Butadiene is an important tobacco smoke carcinogen likely to be involved in the induction of lung tumors in smokers. Butadiene is classified as a known human carcinogen based on epidemiological evidence indicating increased cancer incidence in occupationally exposed workers and in inhalation studies in laboratory animals. The recognized critical step in butadiene-mediated carcinogenesis is the chemical modification of DNA by the epoxy metabolites of butadiene to form covalent adducts. Previous studies have shown that genetic variations in metabolism and repair genes can mediate the sensitivity to butadieneinduced mutations and cancer. Because ofthe requirement for metabolic activation of butadiene, enzymes that are involved in the formation and detoxification of butadiene epoxides largely determine the individual sensitivity to butadiene-mediated mutagenesis and carcinogenesis. Many prominent polymorphisms in genes coding for butadiene metabolizing enzymes, e.g. CYP2E1, EPHX1. and GSTT1, have been identified. Because their frequency differs between ethnic/racial groups, these genetic changes may contribute to the observed inter-ethnic/inter-racial differences in the incidence of lung cancer. Future studies are warranted to determine how the expression levels and genetic variations in biotransformation genes influence the metabolism and biological effects of butadiene in humans. We hypothesize that human populations of different ethnicity/race metabolize butadiene differentiy, contributing to differing degrees of cancer risk following exposure to butadiene in tobacco smoke. The obiective of this application is to investigate inter-individual and inter-ethnic/racial differences in the metabolism of butadiene and in the formation of butadiene-induced DNA adducts and to link these differences to specific polymorphisms of carcinogen metabolism and DNA repair genes. Studies proposed here will quantify the major urinary metabolites of butadiene and butadiene-induced DNA adducts in smokers of varying ethnic groups and identify the effects of genetic polymorphisms on the genotoxicity of butadienederived epoxides. Our approach is innovative, because we will, for the flrst time, analyze the effects of ethnicity/race on butadiene metabolism and DNA adduct formation in a large multi-ethnic cohort.
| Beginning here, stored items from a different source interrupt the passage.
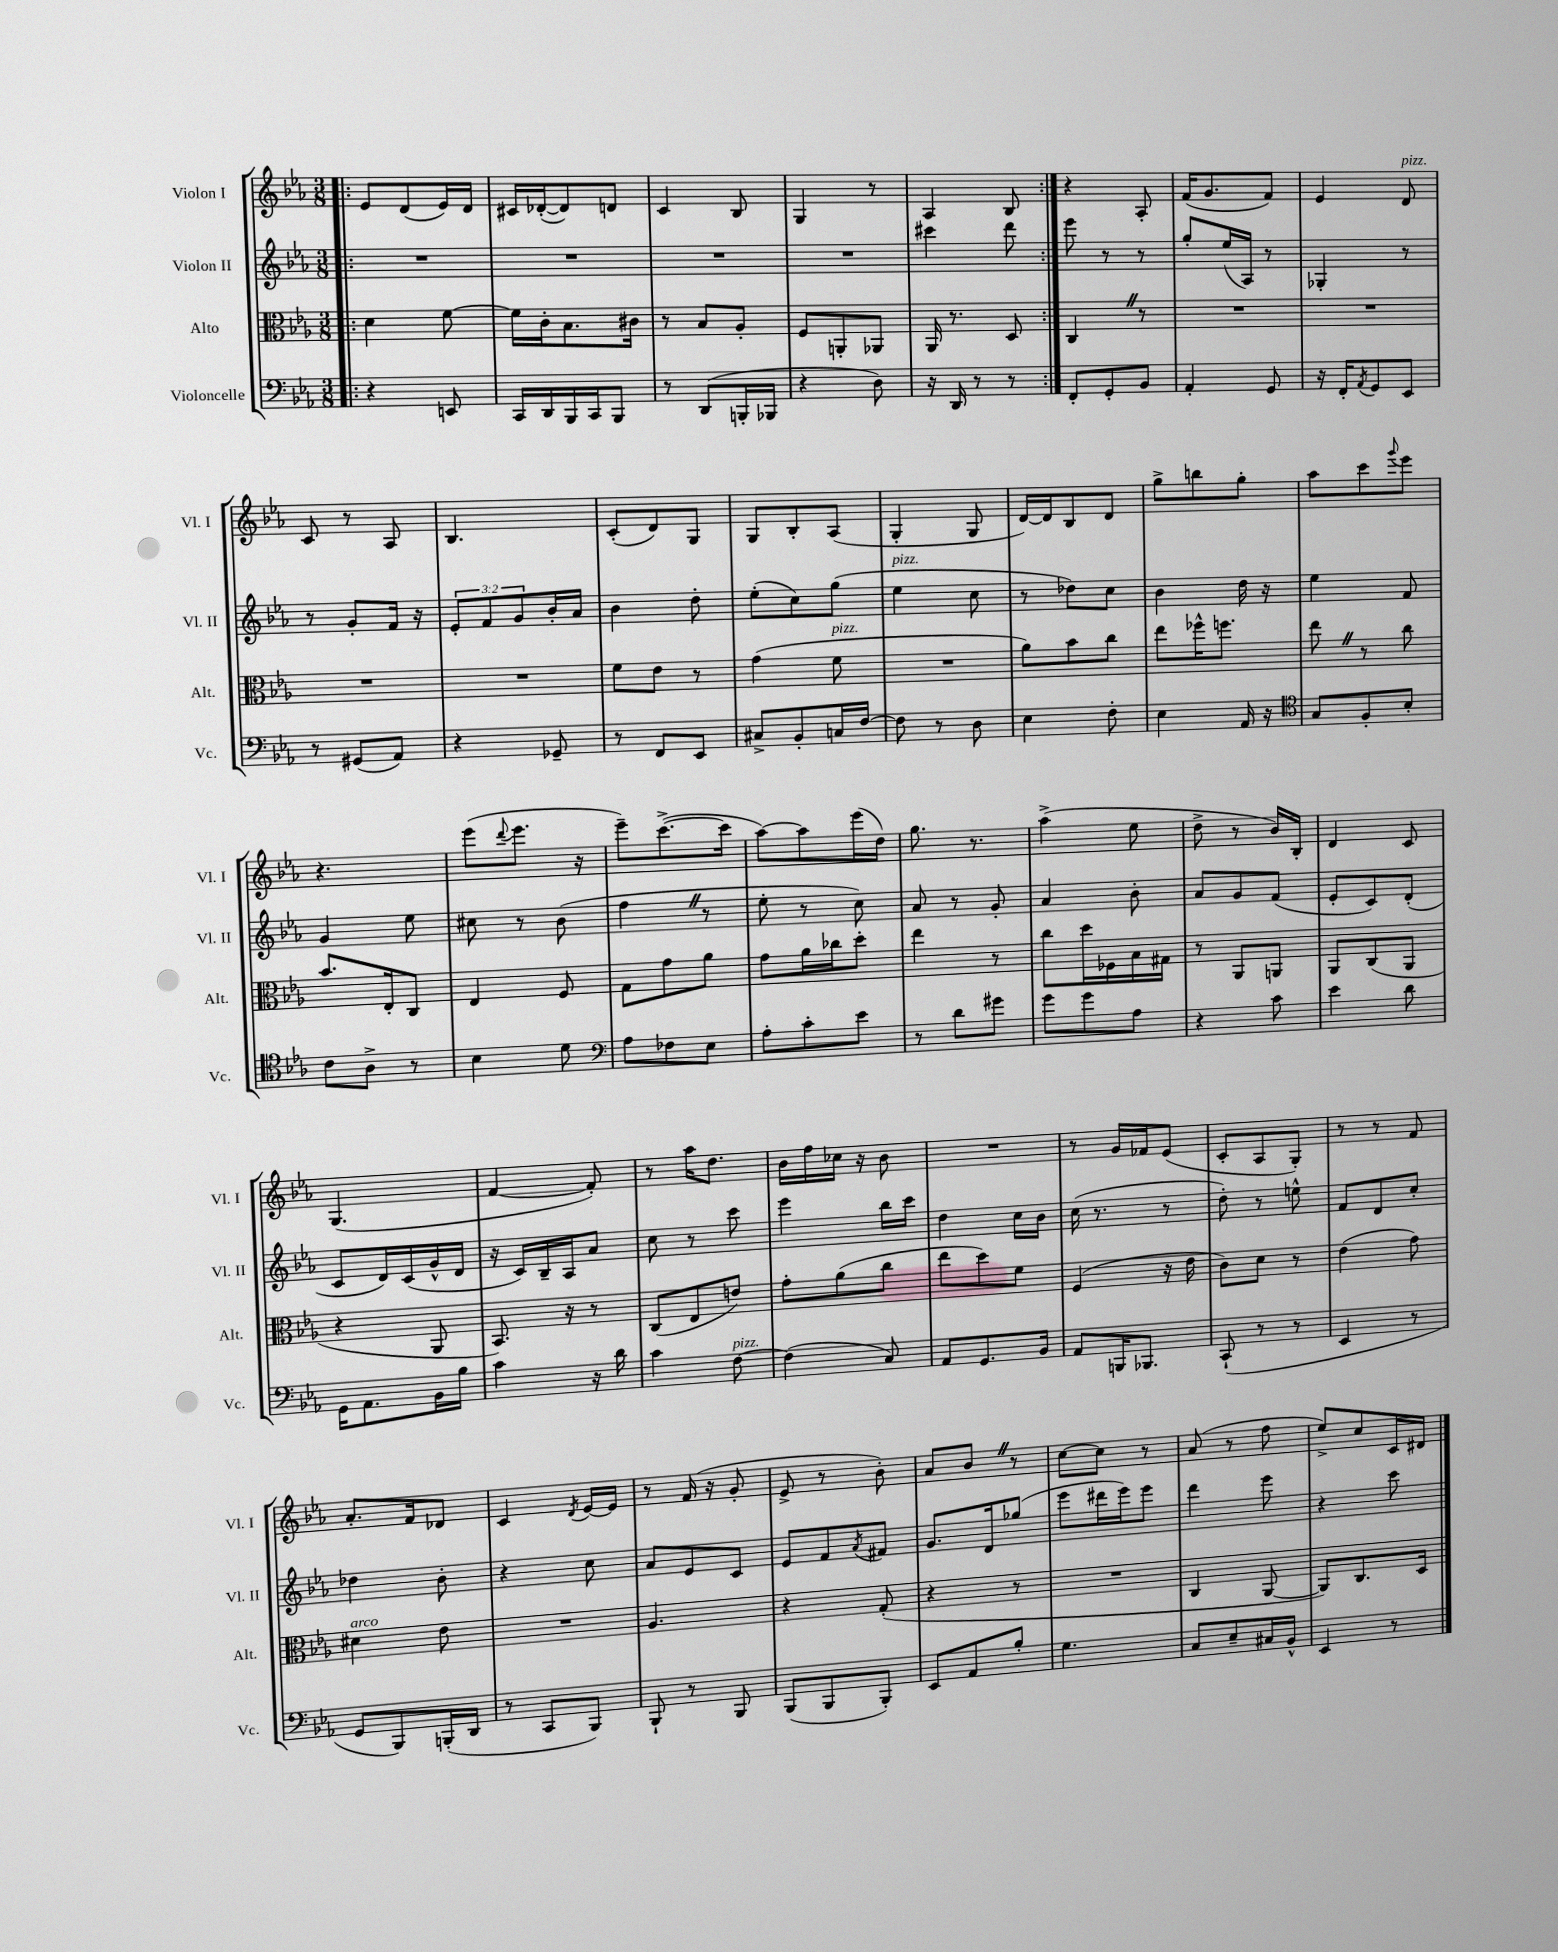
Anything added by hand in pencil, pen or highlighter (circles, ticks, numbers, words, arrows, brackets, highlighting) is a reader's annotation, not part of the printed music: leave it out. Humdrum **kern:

**kern	**kern	**kern	**kern
*part4	*part3	*part2	*part1
*staff4	*staff3	*staff2	*staff1
*I"Violoncelle	*I"Alto	*I"Violon II	*I"Violon I
*I'Vc.	*I'Alt.	*I'Vl. II	*I'Vl. I
*clefF4	*clefC3	*clefG2	*clefG2
*k[b-e-a-]	*k[b-e-a-]	*k[b-e-a-]	*k[b-e-a-]
*M3/8	*M3/8	*M3/8	*M3/8
=1!|:	=1!|:	=1!|:	=1!|:
4r	4d\	4.r	8e-/L
.	.	.	(8d/
8EEn/	[8f\	.	16e-/L)
.	.	.	16d/JJ
=2	=2	=2	=2
16CC/LL	16f\LL]	4.r	16c#X/LL
16DD/	16c'\J	.	([16d-X'/J
16BBB-/	8.B-\	.	8d-/])
16CC/J	.	.	.
8BBB-/J	.	.	8dn/J
.	16c#X\Jk	.	.
=3	=3	=3	=3
8r	8r	4.r	4c/
(8DD/L	8B-/L	.	.
16BBBn'/L	8A-'/J	.	8B-/
16BBB-X/JJ	.	.	.
=4	=4	=4	=4
4r	8F/L	4.r	4G/
.	8AAn'/	.	.
8D\)	8AA-X/J	.	8r
=5	=5	=5	=5
16r	16AA-/	4ccc#X\	4A-/
16DD/	8.r	.	.
8r	.	.	.
8r	8D/	8ddd\	8B-/
=6:|!	=6:|!	=6:|!	=6:|!
8FF'/L	4CZ/	8eee-\	4r
8GG'/	.	8r	.
8BB-/J	8r	8r	8A-'/
=7	=7	=7	=7
4AA-'/	4.r	8gg'/L	(16f/KL
.	.	.	8.g/
.	.	(16ee-/L	.
.	.	16A-/JJ)	.
8GG/	.	8r	8f/J)
=8	=8	=8	=8
16r	4.r	4G-X'/	4e-/
16FF'/KL	.	.	.
8qAA-/	.	.	.
8GG/	.	.	.
!	!	!	!LO:TX:a:i:t=pizz.
8EE-/J	.	8r	8d/
!!LO:LB:g=z
=9	=9	=9	=9
8r	4.r	8r	8c/
(8GG#X/L	.	8g'/L	8r
8AA-/J)	.	16f/Jk	8A-/
.	.	16r	.
=10	=10	=10	=10
4r	4.r	12e-'/L	4.B-/
.	.	12f/	.
.	.	12g/	.
8GG-X~/	.	16b-'/L	.
.	.	16a-/JJ	.
=11	=11	=11	=11
8r	8f\L	4b-\	(8c'/L
8FF/L	8e-\J	.	8d/)
8EE-/J	8r	8dd'\	8G/J
=12	=12	=12	=12
8C#X^/L	(4g\	(8ee-'\L	8G/L
8BB-'/	.	8cc\)	8B-'/
!	!LO:TX:a:i:t=pizz.	!	!
16Cn/L	8f\	(8gg\J	(8A-/J
[16F/JJ	.	.	.
=13	=13	=13	=13
!	!	!LO:TX:a:i:t=pizz.	!
8F\]	4.r	4ee-\	4G'/
8r	.	.	.
8D\	.	8cc\	8G/
=14	=14	=14	=14
4E-\	8a-\L)	8r	[16d/LL)
.	.	.	16d/J]
.	8b-\	8dd-X\L)	8B-/
8F'\	8cc\J	8cc\J	8d/J
=15	=15	=15	=15
4E-\	8ee-\L	4b-\	8gg^\L
.	16ff-X^^\K	.	8bbn\
.	8.ffn\J	.	.
16AA-/	.	16dd\	8gg'\J
16r	.	16r	.
=16	=16	=16	=16
*clefC4	*	*	*
8G/L	8ee-Z\	4ee-\	8aa-\L
8F'/	8r	.	8ccc\
.	.	.	8qqggg/
8B-'/J	8cc\	8f/	8eee-\J
!!LO:LB:g=z
=17	=17	=17	=17
8c\L	8.b-/L	4g/	4.r
8A-^\J	.	.	.
.	16E-'/k	.	.
8r	8C/J	8ee-\	.
=18	=18	=18	=18
4B-\	4E-/	8cc#X\	(8eee-\L
.	.	.	8qqddd/
.	.	8r	8.eee-\J
8d\	8F/	(8b-\	.
.	.	.	16r
=19	=19	=19	=19
*clefF4	*	*	*
8A-\L	8G\L	4ffZ\	8eee-~\L)
8F-X\	8g\	.	([8.ccc^\
8E-\J	8a-\J	8r	.
.	.	.	16ccc\Jk]
=20	=20	=20	=20
8A-'\L	8g\L	8ee-'\	[8aa-\L)
8c'\	16a-\L	8r	8aa-\]
.	16cc-X\J	.	.
8e-\J	8dd'\J	8cc\)	(16eee-\L
.	.	.	16dd\JJ)
=21	=21	=21	=21
8r	4ee-\	8a-/	8.gg\
8d\L	.	8r	.
.	.	.	8.r
8g#X\J	8r	8g'/	.
=22	=22	=22	=22
8g\L	8cc\L	4a-/	(4aa-^\
8g\	16dd\L	.	.
.	16F-X\	.	.
8A-\J	16B-\	8b-'\	8ee-\
.	16G#X\JJ	.	.
=23	=23	=23	=23
4r	8r	8a-/L	8dd^\
.	8AA-/L	8g/	8r
8c\	8AAn/J	(8f/J	16b-/LL)
.	.	.	16B-'/JJ
=24	=24	=24	=24
4e-\	8AA-/L	8e-'/L	4d/
.	(8C/	8c/)	.
8d\	8AA-/J	(8d'/J	8c/
!!LO:LB:g=z
=25	=25	=25	=25
16GG\KL	4r	8c/L	(4.G/
8.AA-\	.	.	.
.	.	16d/L)	.
.	.	(16c/	.
16BB-\L	8AA-/	16g^^/	.
16B-\JJ	.	16d/JJ	.
=26	=26	=26	=26
4c\	8.BB-/)	16r	[4f/
.	.	16c/LL)	.
.	.	16B-~/	.
.	16r	16A-/J	.
16r	8r	8a-/J	8f'/])
16d\	.	.	.
=27	=27	=27	=27
4c\	(8C/L	8cc\	8r
.	8E-/	8r	16aa-\KL
.	.	.	8.dd\J
!LO:TX:a:i:t=pizz.	!	!	!
[8F\	8en/J)	8ccc\	.
=28	=28	=28	=28
(4F\]	8g'\L	4eee-\	16b-\LL
.	.	.	16ff\
.	(8a-\	.	16cc-X\JJ
.	.	.	16r
8C/)	8cc\J	16bb-\LL	8b-\
.	.	16ccc\JJ	.
=29	=29	=29	=29
8AA-/L	8ee-\L	4dd\	4.r
8.GG/	8dd\)	.	.
.	8f\J	16cc\LL	.
16BB-/Jk	.	16b-\JJ	.
=30	=30	=30	=30
8AA-/L	(4F/	(16cc\	8r
.	.	8.r	.
16BBBn/K	.	.	16g/LL
8.BBB-X/J	.	.	16f-X/J
.	16r	8r	(8e-/J
.	16e-\	.	.
=31	=31	=31	=31
(8CC`/	8c\L)	8dd'\)	8c'/L
8r	8d\J	8r	8A-/
8r	8r	8een^^\	8G'/J)
=32	=32	=32	=32
4EE-/	(4e-\	8f/L	8r
.	.	8d/	8r
8r	8g\)	8cc'/J	8f/
!!LO:LB:g=z
=33	=33	=33	=33
!	!LO:TX:a:i:t=arco	!	!
8GG/L	4d#X\	4dd-X\	8.a-'/L
8BBB-/)	.	.	.
.	.	.	16f/k
(16BBBn'/L	8e-\	8b-'\	8d-X/J
16DD/JJ	.	.	.
=34	=34	=34	=34
8r	4.r	4r	4c/
8CC/L	.	.	.
.	.	.	8qd/
8BBB-/J)	.	8cc\	[16e-/LL
.	.	.	16e-/JJ]
=35	=35	=35	=35
8BBB-`/	4.A-/	8a-/L	8r
8r	.	8e-/	(16f/
.	.	.	16r
8BBB-/	.	8c/J	8g'/
=36	=36	=36	=36
(8BBB-/L	4r	8e-/L	8e-^/
8BBB-/	.	8f/	8r
.	.	8qa-/	.
8BBB-'/J)	(8G'/	8f#X/J	8b-'\)
=37	=37	=37	=37
8EE-/L	4r	8.g/L	8a-/L
8AA-/	.	.	8b-Z/J
.	.	16d/k	.
8B-'/J	8r	(8gg-X/J	8r
=38	=38	=38	=38
4.G\	4.r	8eee-\L	[8cc\L
.	.	16ddd#X\L	8cc\J]
.	.	16eee-\J)	.
.	.	8eee-\J	8r
=39	=39	=39	=39
8C/L	4C/	4ddd\	(8a-/
8E-~/	.	.	8r
16C#X/L	[8AA-/	8eee-\	8ff\
16BB-^^/JJ	.	.	.
=40	=40	=40	=40
4EE-/	8AA-/L])	4r	8ee-^/L)
.	8.C/	.	8cc/
8r	.	8ccc\	16c/L
.	16D/Jk	.	16d#X/JJ
==	==	==	==
*-	*-	*-	*-
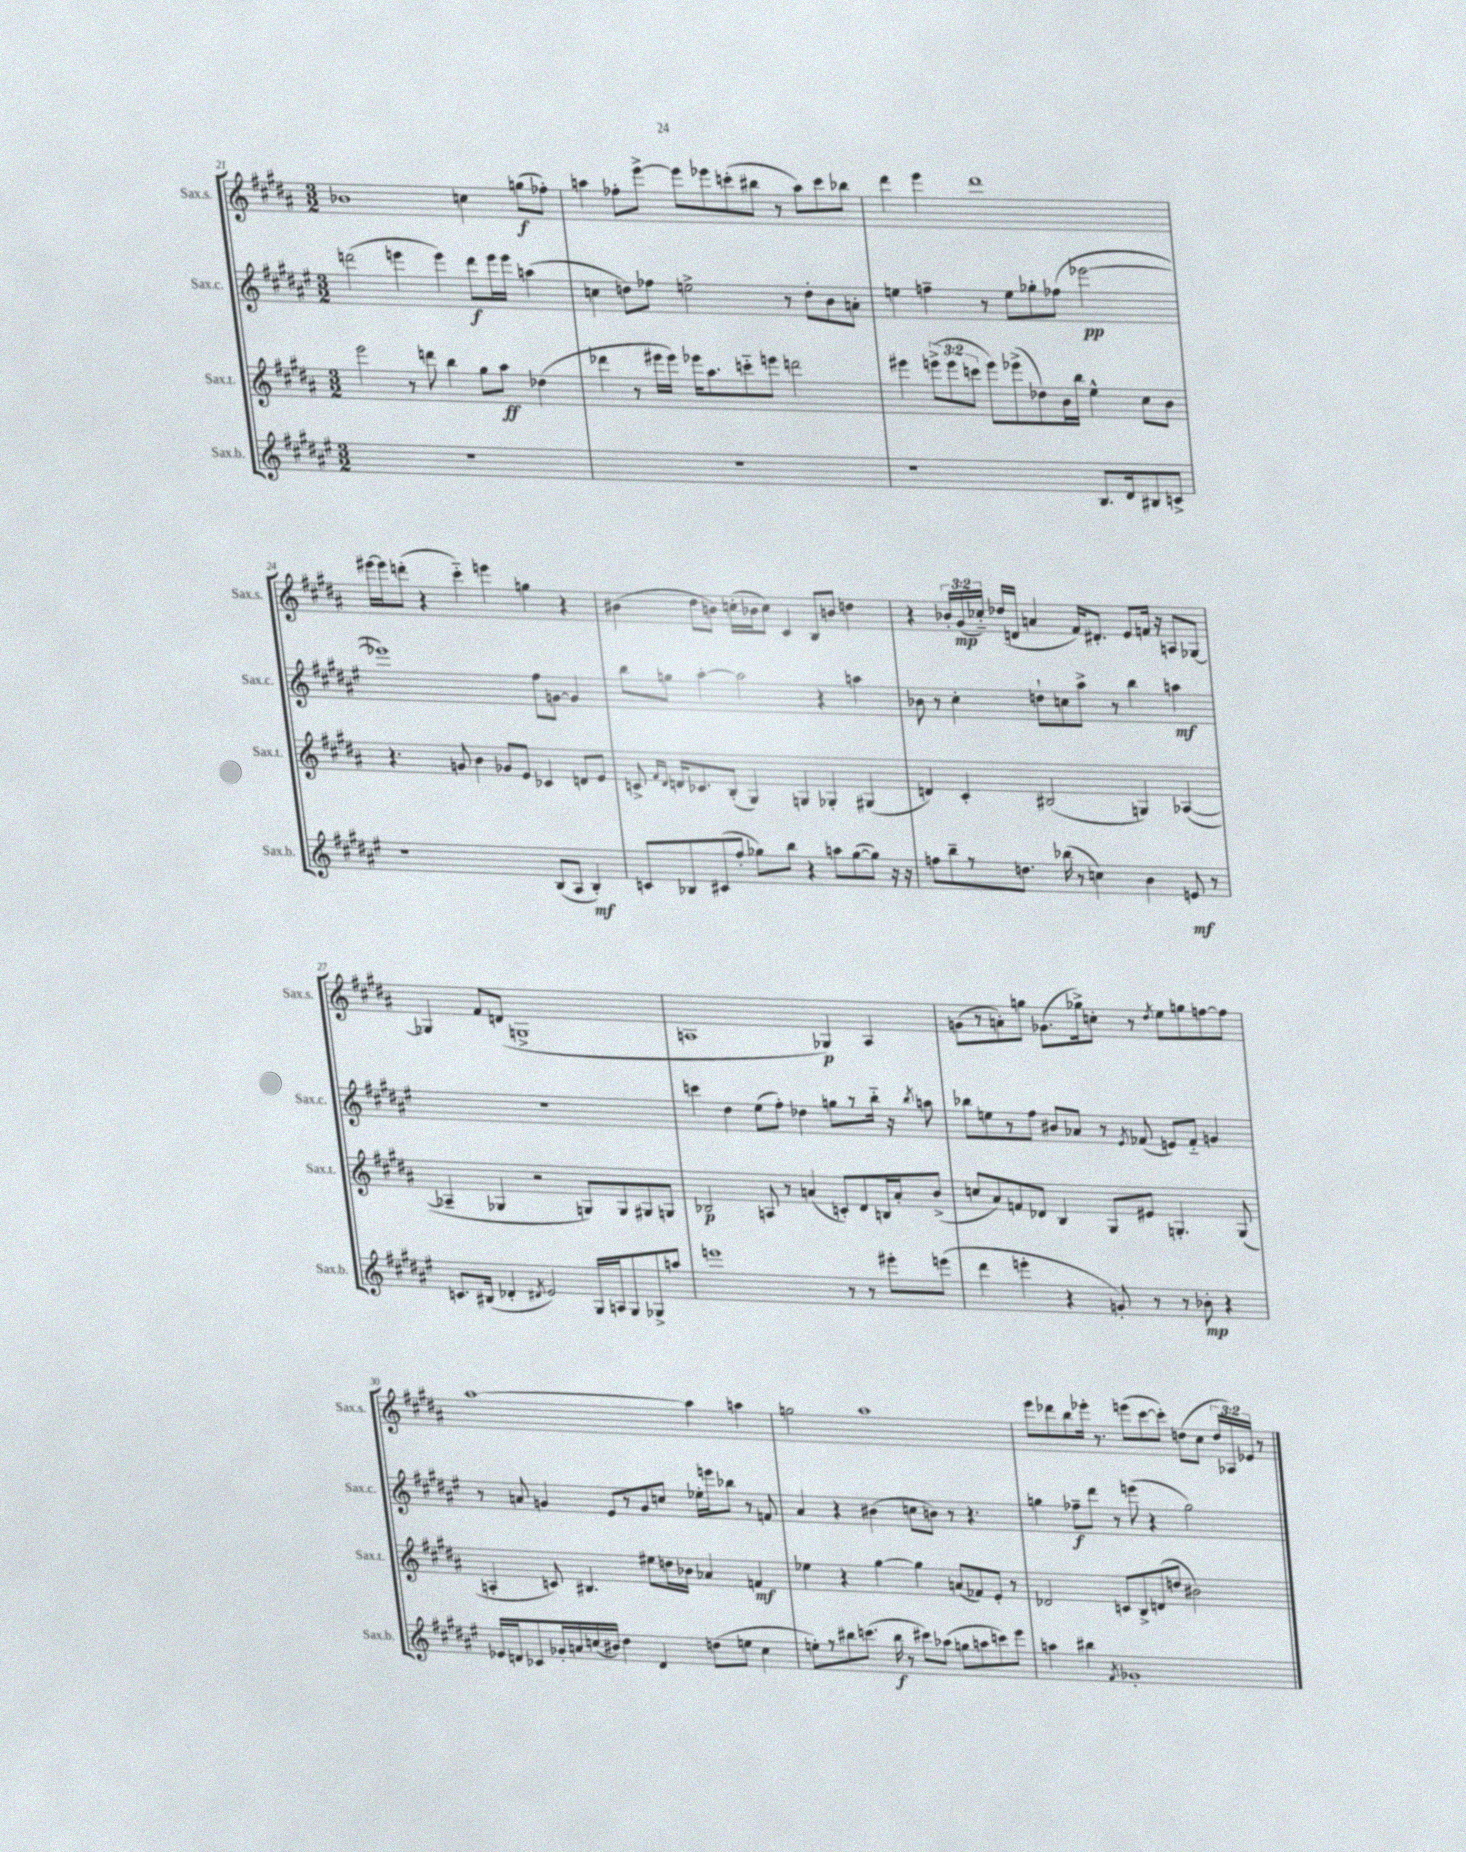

丁二烯是一种重要的烟草烟雾致癌物质，可能与肺部肿瘤的诱发有关 在吸烟者中。根据流行病学证据，丁二烯被列为已知的人类致癌物 表明职业接触工人的癌症发病率增加以及吸入研究 实验动物。丁二烯介导的致癌过程中公认的关键步骤是化学物质 丁二烯的环氧代谢物修饰 DNA，形成共价加合物。之前的研究有 研究表明，代谢和修复基因的遗传变异可以介导对丁二烯诱导的敏感性 突变和癌症。由于丁二烯的代谢活化需要酶 参与丁二烯环氧化物的形成和解毒的物质在很大程度上决定了个体 对丁二烯介导的诱变和致癌作用的敏感性。许多突出的多态性 编码丁二烯代谢酶的基因，例如CYP2E1、EPHX1。和 GSTT1，已被鉴定。 由于其频率在种族/种族群体之间存在差异，这些基因变化可能会导致 观察了肺癌发病率的种族间/种族间差异。未来的研究有必要 确定生物转化基因的表达水平和遗传变异如何影响 丁二烯在人体中的代谢和生物效应。 我们假设不同种族/种族的人群对丁二烯的代谢存在差异， 接触烟草烟雾中的丁二烯后会导致不同程度的癌症风险。本申请的目的是研究丁二烯代谢和丁二烯诱导的 DNA 加合物形成中的个体间和种族/种族差异，并将这些差异与致癌物代谢和 DNA 修复基因的特定多态性联系起来。这里提出的研究将量化不同种族吸烟者中丁二烯和丁二烯诱导的 DNA 加合物的主要尿代谢物，并确定遗传多态性对丁二烯衍生环氧化物的遗传毒性的影响。我们的方法是创新的，因为我们将首次在一个大型多种族队列中分析民族/种族对丁二烯代谢和 DNA 加合物形成的影响。